- _YOUR TASK_:
Copy out the listing lines starting at the line that has "pose: elev=90.5 azim=212.2" and stopping after the line that has "Dot at: (265, 239)", substituting "tilt" for "roll" and leaving everything else unchanged.

---- DATA FOR THIS EXERCISE

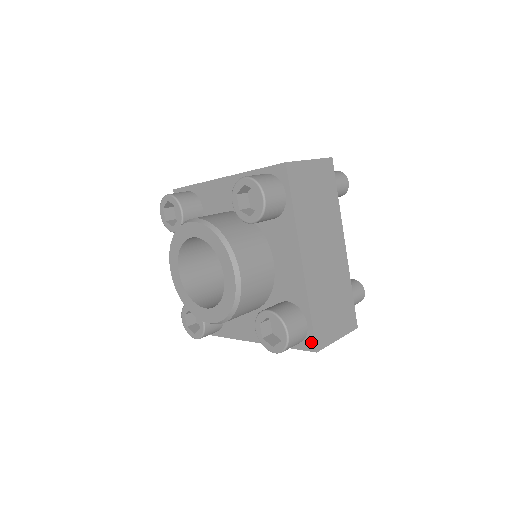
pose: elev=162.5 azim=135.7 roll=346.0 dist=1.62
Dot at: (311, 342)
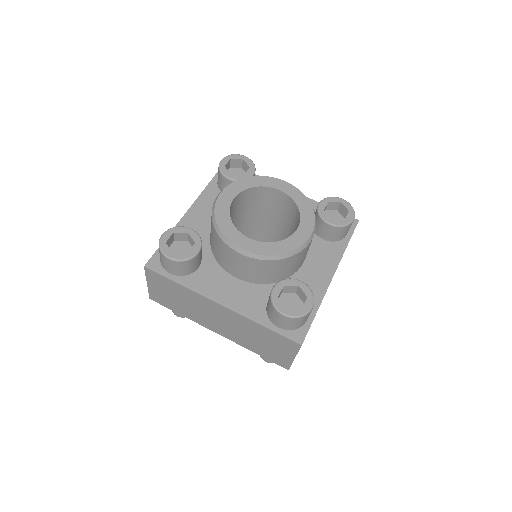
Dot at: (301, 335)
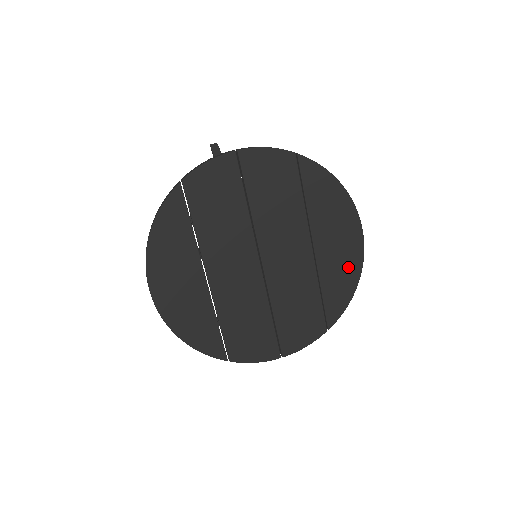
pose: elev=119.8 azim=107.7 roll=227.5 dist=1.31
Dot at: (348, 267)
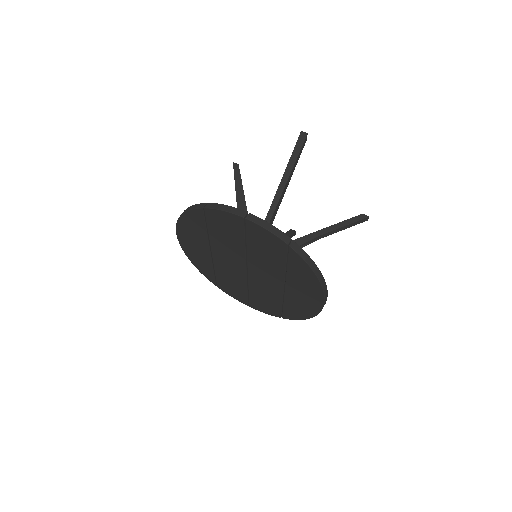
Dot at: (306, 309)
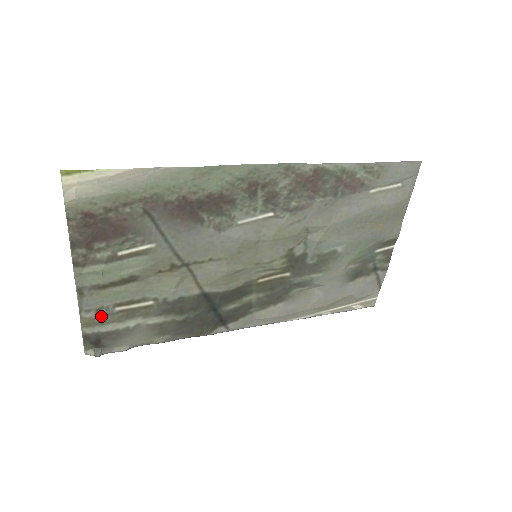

--------
---- DATA FOR THIS EXERCISE

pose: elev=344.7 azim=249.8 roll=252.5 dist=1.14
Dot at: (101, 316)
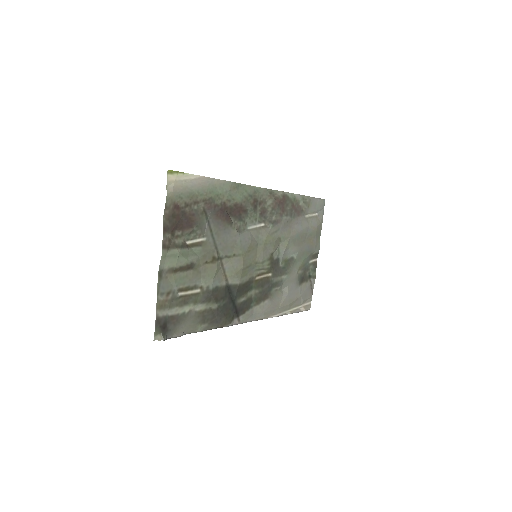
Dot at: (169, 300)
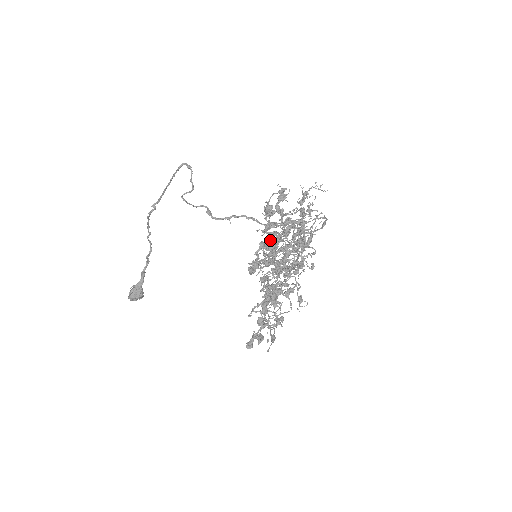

--------
---- DATA FOR THIS EXERCISE

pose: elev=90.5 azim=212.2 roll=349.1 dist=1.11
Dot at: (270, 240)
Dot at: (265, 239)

--------

- _ANSWER BELOW_:
pose: elev=90.5 azim=212.2 tilt=349.1 dist=1.11
Dot at: (270, 240)
Dot at: (265, 239)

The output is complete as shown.